WAYNESBURG – The homicide trial for Jason and Lana Roe began Tuesday with a stern reminder from Greene County Assistant District Attorney Linda Chambers.
“This is a very, very serious trial. There was a man who was murdered,” Chambers said.
Jason and Lana Roe are accused of homicide in the Aug. 14, 2012, death of Cordele Edward Patterson, 38, in Wayne Township.
Chambers, along with public defender Harry Cancelmi, who is representing Jason Roe, presented opening statements after a jury of four women and eight men, plus four alternates, was seated. Attorney Michael Bigley, representing Lana Roe, deferred his opening statement until the defense presents its case.
According to President Judge William Nalitz, the jury is self-sequestered, meaning they are not being held in seclusion, and Chambers told the jurors the trial, which resumes today at 9 a.m., is expected to last two weeks with more than 40 witnesses scheduled.
“We might not be able to present them in a nice, neat chronological order. That’s why you have to wait (until testimony concludes),” Chambers said. “All of it is so you can get a full understanding of what happened that day in August when Cordele Patterson was murdered. … Focus on the crimes and what was done, not on other things. Try not to be distracted by information not relevant to the killing of Cordele Patterson.”
Cancelmi countered that the death of Patterson was the result of love, estrangement, friendship and betrayal. Cancelmi added several circumstances in Jason Roe’s life – problems in his parents’ marriage, cocaine use, trouble in his marriage, the loss of a job and what Cancelmi called a “betrayal” by Patterson.
According to Cancelmi, Jason Roe and Patterson were both robbed at gunpoint in mid-July 2012, about a month prior to Patterson’s death. Around this same time, Lana Roe filed a protection-from-abuse order against her husband but did not follow through and it expired. After a brief separation, Jason moved back in with Lana in early August 2012. That’s when he noticed his gun collection, a power lawn trimmer and refrigerated food were missing. He wanted to report the “burglary,” but Lana did not.
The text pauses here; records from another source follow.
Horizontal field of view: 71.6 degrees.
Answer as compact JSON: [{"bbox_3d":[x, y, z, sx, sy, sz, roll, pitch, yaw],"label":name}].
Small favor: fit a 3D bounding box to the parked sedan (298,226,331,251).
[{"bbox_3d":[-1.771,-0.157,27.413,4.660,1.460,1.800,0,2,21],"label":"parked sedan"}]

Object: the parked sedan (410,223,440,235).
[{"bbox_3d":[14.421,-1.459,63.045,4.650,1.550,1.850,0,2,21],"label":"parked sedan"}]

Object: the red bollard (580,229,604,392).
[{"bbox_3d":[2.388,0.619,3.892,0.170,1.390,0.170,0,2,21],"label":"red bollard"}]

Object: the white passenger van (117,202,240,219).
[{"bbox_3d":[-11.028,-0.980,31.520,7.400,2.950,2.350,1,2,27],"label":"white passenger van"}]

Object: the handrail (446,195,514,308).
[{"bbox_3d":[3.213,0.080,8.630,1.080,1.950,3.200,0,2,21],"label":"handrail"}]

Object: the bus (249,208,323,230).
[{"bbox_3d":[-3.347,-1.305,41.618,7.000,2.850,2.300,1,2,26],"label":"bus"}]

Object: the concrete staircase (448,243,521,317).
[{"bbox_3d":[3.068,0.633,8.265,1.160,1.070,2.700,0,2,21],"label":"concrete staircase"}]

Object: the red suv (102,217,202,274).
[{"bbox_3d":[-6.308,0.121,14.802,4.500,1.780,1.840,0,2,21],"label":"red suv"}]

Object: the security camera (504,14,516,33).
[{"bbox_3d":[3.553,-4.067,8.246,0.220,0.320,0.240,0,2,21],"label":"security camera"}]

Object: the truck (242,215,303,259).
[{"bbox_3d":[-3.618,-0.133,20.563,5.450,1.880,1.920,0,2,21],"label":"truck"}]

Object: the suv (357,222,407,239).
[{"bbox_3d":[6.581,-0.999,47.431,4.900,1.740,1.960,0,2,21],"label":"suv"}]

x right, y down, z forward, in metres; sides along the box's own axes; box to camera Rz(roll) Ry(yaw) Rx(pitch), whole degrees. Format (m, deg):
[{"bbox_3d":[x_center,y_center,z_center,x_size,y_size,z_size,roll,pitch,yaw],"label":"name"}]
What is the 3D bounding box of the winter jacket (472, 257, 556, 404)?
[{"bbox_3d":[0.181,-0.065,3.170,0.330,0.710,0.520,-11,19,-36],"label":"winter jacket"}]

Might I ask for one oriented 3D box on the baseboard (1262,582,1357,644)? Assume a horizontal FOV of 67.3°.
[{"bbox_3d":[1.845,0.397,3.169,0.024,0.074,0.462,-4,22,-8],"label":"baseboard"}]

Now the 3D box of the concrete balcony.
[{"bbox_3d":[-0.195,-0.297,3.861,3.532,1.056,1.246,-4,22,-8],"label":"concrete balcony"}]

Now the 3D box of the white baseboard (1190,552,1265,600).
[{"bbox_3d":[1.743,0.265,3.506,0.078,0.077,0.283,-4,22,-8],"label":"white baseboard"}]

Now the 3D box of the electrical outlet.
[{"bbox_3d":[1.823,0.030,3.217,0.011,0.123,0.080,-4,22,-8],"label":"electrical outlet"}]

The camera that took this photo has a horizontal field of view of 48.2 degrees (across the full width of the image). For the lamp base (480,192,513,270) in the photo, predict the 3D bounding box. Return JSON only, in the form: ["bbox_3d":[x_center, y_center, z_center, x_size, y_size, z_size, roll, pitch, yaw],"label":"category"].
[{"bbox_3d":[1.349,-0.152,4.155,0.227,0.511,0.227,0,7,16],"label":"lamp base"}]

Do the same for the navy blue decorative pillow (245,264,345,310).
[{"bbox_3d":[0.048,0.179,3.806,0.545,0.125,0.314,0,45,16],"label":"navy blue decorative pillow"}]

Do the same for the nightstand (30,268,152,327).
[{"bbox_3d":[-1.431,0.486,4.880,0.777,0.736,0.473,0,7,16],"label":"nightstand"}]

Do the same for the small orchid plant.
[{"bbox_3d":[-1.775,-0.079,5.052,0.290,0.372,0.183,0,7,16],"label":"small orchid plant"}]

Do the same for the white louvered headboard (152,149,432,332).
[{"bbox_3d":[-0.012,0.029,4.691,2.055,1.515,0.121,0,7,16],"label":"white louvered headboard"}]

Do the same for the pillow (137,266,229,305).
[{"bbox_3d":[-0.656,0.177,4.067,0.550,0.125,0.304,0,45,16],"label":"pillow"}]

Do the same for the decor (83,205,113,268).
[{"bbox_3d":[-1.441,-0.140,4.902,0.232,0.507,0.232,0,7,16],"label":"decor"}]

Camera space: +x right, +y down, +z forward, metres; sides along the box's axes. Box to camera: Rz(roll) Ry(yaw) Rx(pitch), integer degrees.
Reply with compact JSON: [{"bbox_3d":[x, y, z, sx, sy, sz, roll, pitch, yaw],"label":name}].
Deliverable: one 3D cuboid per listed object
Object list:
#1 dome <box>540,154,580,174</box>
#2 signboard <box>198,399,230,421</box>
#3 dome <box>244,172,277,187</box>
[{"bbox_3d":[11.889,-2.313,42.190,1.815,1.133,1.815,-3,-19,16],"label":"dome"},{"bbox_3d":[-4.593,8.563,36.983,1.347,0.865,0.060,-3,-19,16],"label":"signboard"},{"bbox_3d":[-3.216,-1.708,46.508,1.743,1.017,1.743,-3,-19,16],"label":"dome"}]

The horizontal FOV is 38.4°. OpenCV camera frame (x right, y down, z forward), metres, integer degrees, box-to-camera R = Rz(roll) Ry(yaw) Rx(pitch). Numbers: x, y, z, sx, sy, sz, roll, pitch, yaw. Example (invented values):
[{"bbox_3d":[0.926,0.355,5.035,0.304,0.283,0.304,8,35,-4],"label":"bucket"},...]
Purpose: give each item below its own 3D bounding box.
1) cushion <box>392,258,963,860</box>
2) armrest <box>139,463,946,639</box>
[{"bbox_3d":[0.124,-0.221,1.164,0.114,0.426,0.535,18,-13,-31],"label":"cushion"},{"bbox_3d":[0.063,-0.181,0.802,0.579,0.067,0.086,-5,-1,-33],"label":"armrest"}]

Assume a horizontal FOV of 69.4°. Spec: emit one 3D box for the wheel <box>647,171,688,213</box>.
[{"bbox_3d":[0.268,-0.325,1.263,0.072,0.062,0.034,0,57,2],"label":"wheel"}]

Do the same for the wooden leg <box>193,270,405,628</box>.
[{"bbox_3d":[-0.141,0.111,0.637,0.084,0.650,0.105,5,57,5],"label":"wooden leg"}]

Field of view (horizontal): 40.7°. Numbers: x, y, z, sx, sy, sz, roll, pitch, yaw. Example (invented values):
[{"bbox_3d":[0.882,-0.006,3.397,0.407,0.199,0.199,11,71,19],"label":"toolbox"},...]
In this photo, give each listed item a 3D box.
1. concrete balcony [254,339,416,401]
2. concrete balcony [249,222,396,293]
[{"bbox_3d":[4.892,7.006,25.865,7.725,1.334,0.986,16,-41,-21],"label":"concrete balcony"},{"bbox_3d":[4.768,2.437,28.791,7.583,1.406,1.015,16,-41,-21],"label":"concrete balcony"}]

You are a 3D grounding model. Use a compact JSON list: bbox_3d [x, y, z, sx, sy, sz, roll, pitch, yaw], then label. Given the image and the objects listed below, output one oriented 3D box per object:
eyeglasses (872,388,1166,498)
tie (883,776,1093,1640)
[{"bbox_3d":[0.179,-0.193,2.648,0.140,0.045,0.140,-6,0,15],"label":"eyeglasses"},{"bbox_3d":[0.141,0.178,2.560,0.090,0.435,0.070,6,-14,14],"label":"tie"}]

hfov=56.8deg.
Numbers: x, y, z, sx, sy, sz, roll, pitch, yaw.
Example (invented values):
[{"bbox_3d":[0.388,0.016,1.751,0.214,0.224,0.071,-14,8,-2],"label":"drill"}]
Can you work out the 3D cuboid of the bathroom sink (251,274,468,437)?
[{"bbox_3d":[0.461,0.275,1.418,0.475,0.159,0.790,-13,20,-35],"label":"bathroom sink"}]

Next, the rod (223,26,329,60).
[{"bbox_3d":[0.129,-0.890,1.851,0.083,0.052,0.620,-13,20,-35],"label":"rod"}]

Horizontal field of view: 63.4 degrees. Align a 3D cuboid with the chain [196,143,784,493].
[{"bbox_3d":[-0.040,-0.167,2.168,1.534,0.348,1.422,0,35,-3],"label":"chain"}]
It raised suspicion in Jason Roe, Cancelmi said.
Patterson became a suspect in the burglary and, “whether true or not, that’s what Jason believed at that time,” Cancelmi said.
According to Cancelmi, retrieving the guns was Jason Roe’s top priority and Patterson made him believe the guns could be retrieved.
On Aug. 13, the day before Patterson was shot, Lana Roe and Patterson traveled together to Waynesburg, Cancelmi told the court. Cancelmi then detailed the defendant’s version of the day of the shooting that included finding more stolen items at Patterson’s residence and a stop at a hardware store in Dry Tavern, where a gun was purchased as a replacement to a stolen gun used for Lana Roe’s personal protection. Patterson was already at the cabin in Spraggs, where the Roes went for shooting practice.
The Roes went from Dry Tavern to the cabin in Spraggs.
“That’s when these two storms collide,” Cancelmi said. “The night before, Lana is in Waynesburg with Cordele, his friend, his friend who deceived him, in the same location. Jason sees Cordele behind her. What’s going on? Is there some sort of relationship between Cordele and Lana?”
Cancelmi said Jason Roe, who has difficulty hearing, shoots from a distance.
“He’s not shooting to kill and doesn’t kill. He hits his wife,” Cancelmi said. “She doesn’t know what’s going on with Jason and runs to the Jeep. Cordele goes to the cabin.”
After supposedly hearing a gun shot, Jason Roe entered the cabin, believed he saw something and fired at Patterson, according to Cancelmi.
“The question is what is in the windmills of Jason’s mind when these two storms of love, friendship and deceit collide and there is action,” Cancelmi said. “In the commonwealth’s opening statement, (Chambers) said this is a murder. I don’t think that’s an appropriate word. This is a crime of passion and conflict, (about) what was seen and what was present in the storms in Jason’s mind.”